Like the unstoppable storm of talent that she is, Mademoiselle Yulia released her own fashion line. Growing Pains is her punk elegance made ready to wear for us. For her, the line bares thin between Yulia the musician and Yulia the designer. “It’s the same. It’s just the way of expression is different. Growing Pains is a team, it’s like a band! I design but I need people who can work with me,” she tells us. She might be an icon and all, but what is a great visionary without a great team?
“We make style, not fashion.”
The frenetic outfits that Growing Pains features understand a fundamental principle when it comes to designing clothes: that fashion is inexplicably intertwined with culture, and not only in the reactionary sense, mind you. “Growing Pains is not only a fashion brand. It’s a project. We make style, not fashion. Each season has a strong story. It’s inspired by music, movie, history, and various pieces of culture,” she reiterates. Key to the charm of Harajuku and Yulia’s style is the utter disregard for trends and norms of any sort.
And as for the naysayers writing the obituary of Japan’s fashion hub, is her brand Growing Pains shaken by it? “We make style not fashion so we don’t really care about those things,” she shrugs. “I actually don’t really know what Harajuku street style is. I guess fashion is one of the ways people express themselves and it was more like a movement. But these days, they don’t need to walk around Harajuku because they’ve got the way to express themselves through SNS like Instagram,” she clarifies. “I have nothing to say to the people who think Harajuku street style is dead because for me it’s not.”
In a world where the plain and functional follow us like gloomy cloud, it takes a keen eye and a brave heart to appreciate the spirit of creativity, much less form a lifestyle around it. There’s no doubt that Mademoiselle Yulia has got all of this and more, proving that her mixing talents aren’t just limited to the turntables.
“I never get satisfied with what I have done and what I’m doing now. I want to keep expressing myself through continuously creating something.”
Mademoiselle Yulia has an inherent spiritual magnetism to her. The powerful combo of everything that she is — her wildly intense eyes, cheekbones to die for, unapologetically eccentric lifestyle, and undying passion to see the world in different ways. She invites you to look at nothing else but her, even if a grand supernova is playing out around you. What we appreciate most about her is that she’s not only just a presence, but also a force to be reckoned with. Her sharp ambition took her from punk sweetheart to a neon dynamo and that transformation involves a whole lot more than waltzing her way into nightclubs.

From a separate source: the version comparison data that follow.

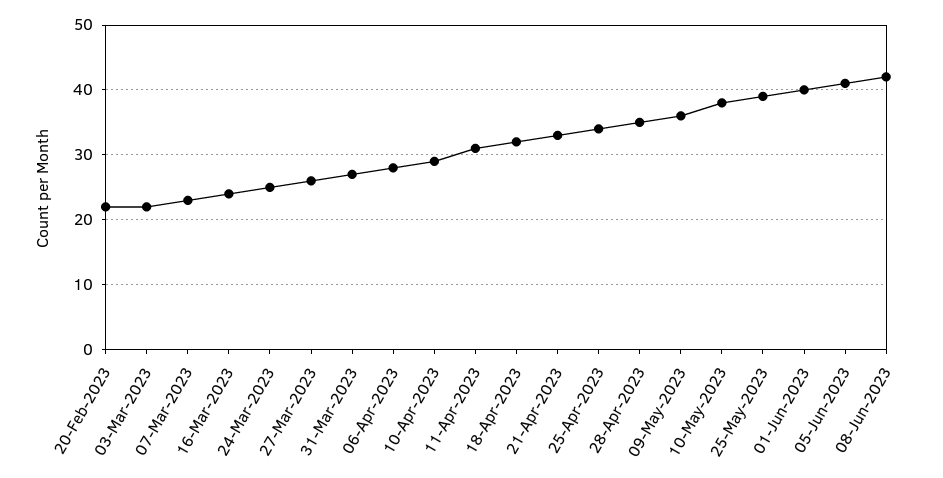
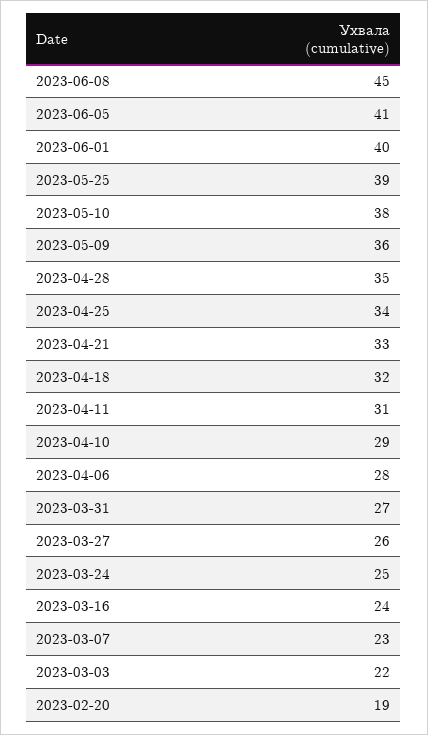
20-Feb-2023: 22 -> 19
08-Jun-2023: 42 -> 45

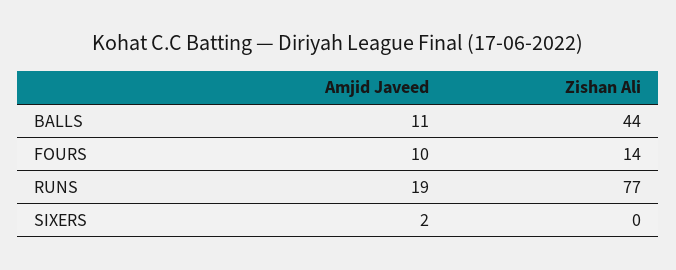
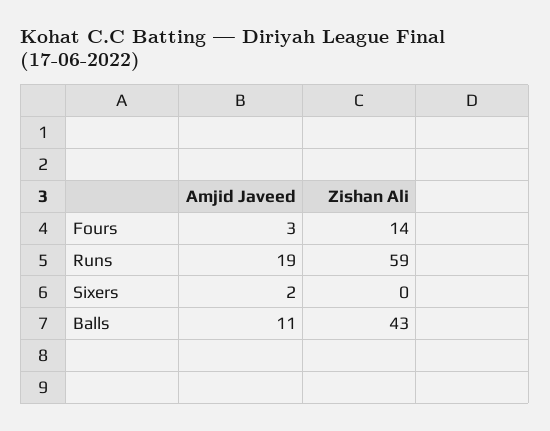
Zishan Ali, BALLS: 44 -> 43
Amjid Javeed, FOURS: 10 -> 3
Zishan Ali, RUNS: 77 -> 59

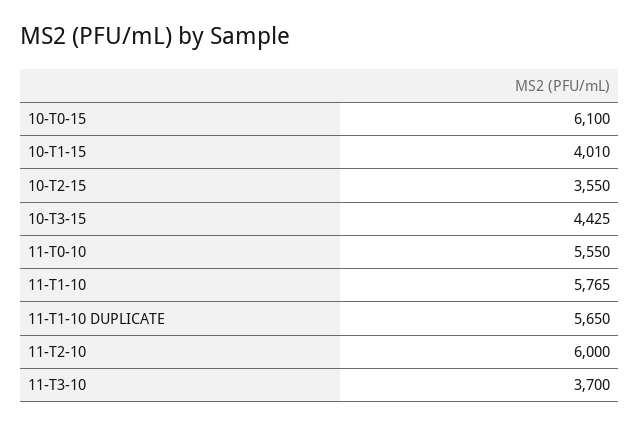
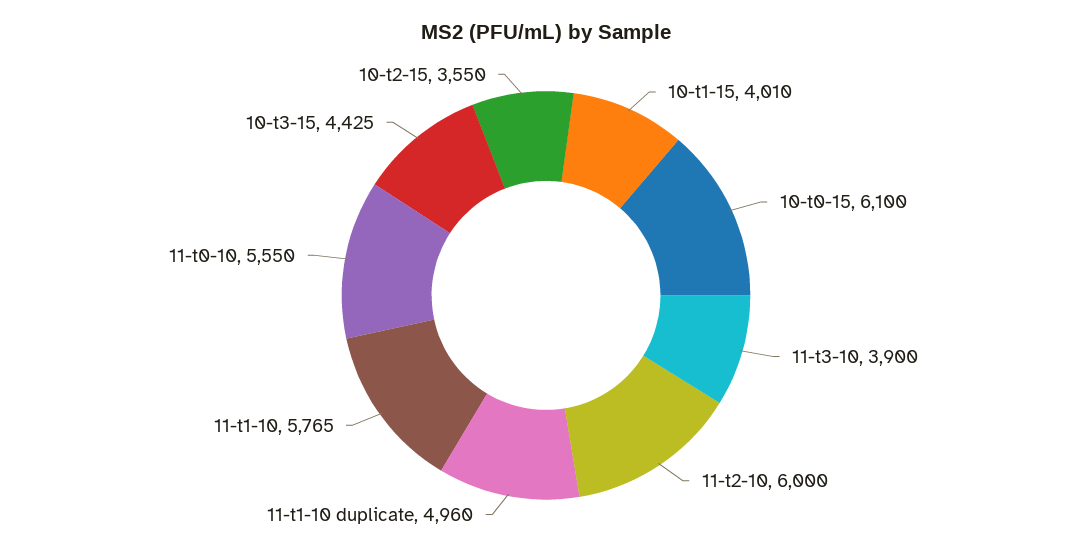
11-T1-10 DUPLICATE: 5650 -> 4960
11-T3-10: 3700 -> 3900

“I never get satisfied with what I have done and what I’m doing now,” she puts her ambition into words. “I want to keep expressing myself through continuously creating something.” Yulia pours her heart and soul into everything that she does, letting her ambition push her to constantly evolve and constantly prove herself.
Burn all your obituaries; Harajuku isn’t dead and Madamemoiselle Yulia isn’t done flooring the world.